Word for word, restate the lines from the one containing "Table 2. Weight" through the last line of the material, and include no pictures.

● SOURCE MATERIAL:
=====
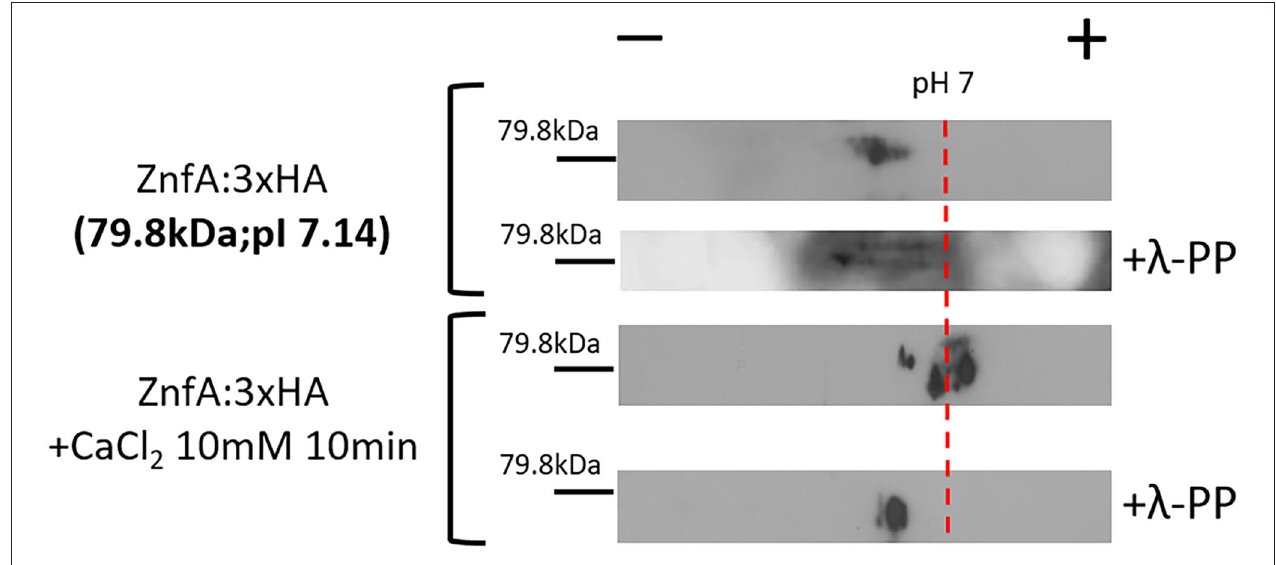
FIGURE 2 | A. fumigatus ZnfA:3xHA is not dephosphorylated upon calcium stress. ZnfA:3xHA strain was grown for 24h at 37 ◦ C and treated or not with CaCl 2 10mM for 10min. Protein extracts were subjected to immunoprecipitation and left untreated or treated with lambda phosphatase ( λ -PP). Bidimensional gel electrophoresis coupled with western blotting was then carried out by using anti-HA antibody against the HA epitope to detect ZnfA:3xHA. pI, isoelectric point.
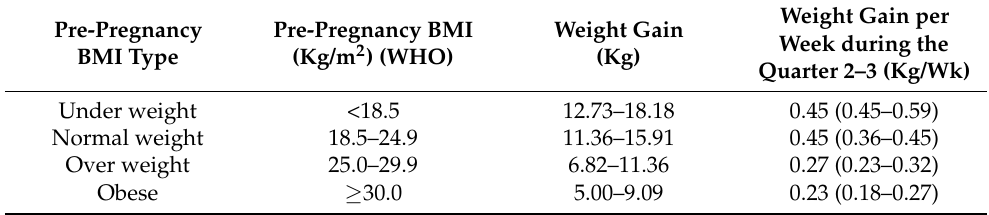
Table 2. Weight gained during pregnancy (kg) at each pregnancy stage based on pre-pregnancy BMI.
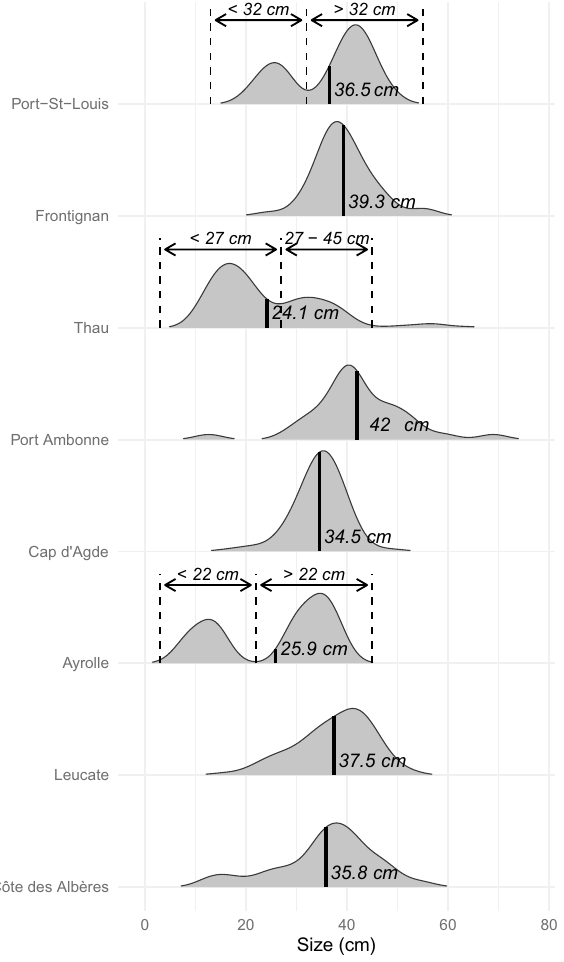
Figure 4. Ridgeline plot showing the size density distribution of Pinna nobilis individuals sampled in each locality. Mean sizes in each locality are represented by solid lines. Arrows represent the range of the size groups identified in Port-St-Louis, Thau and Ayrolle.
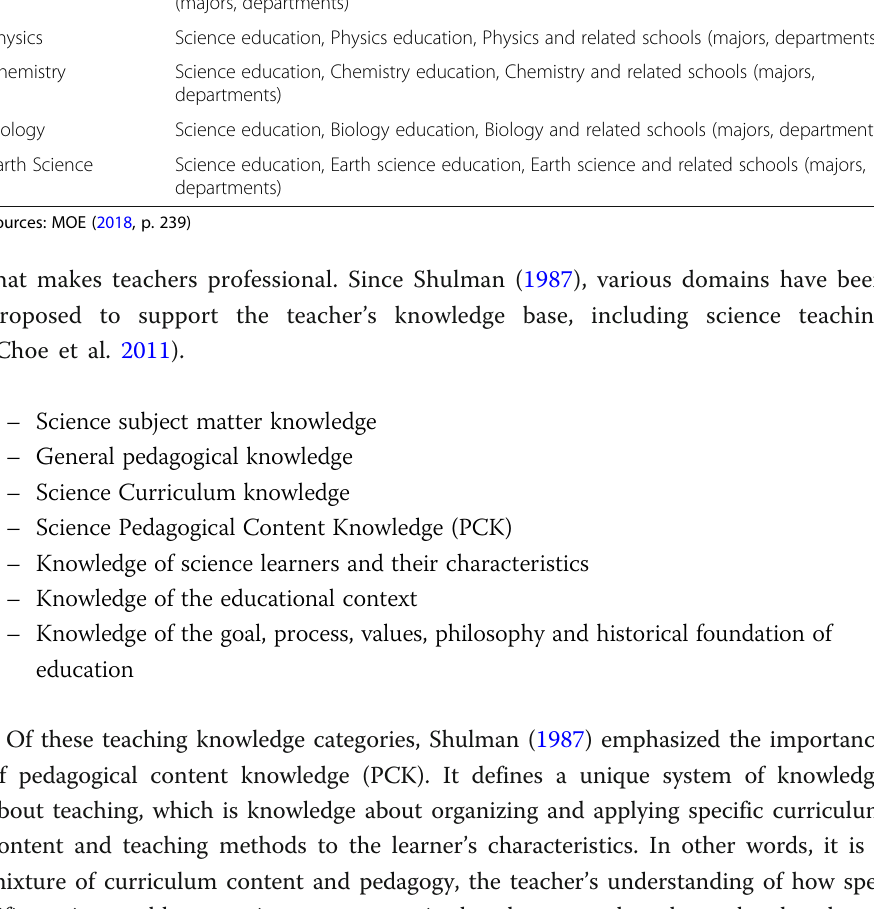
Table 2 Certification subjects and related schools (departments) Certification subjects Related schools (departments) Integrated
=====
● EXPECTED ANSWER:
Table 2. Weight gained during pregnancy (kg) at each pregnancy stage based on pre-pregnancy BMI.
Figure 4. Ridgeline plot showing the size density distribution of Pinna nobilis individuals sampled in each locality. Mean sizes in each locality are represented by solid lines. Arrows represent the range of the size groups identified in Port-St-Louis, Thau and Ayrolle.
Table 2 Certification subjects and related schools (departments) Certification subjects Related schools (departments) Integrated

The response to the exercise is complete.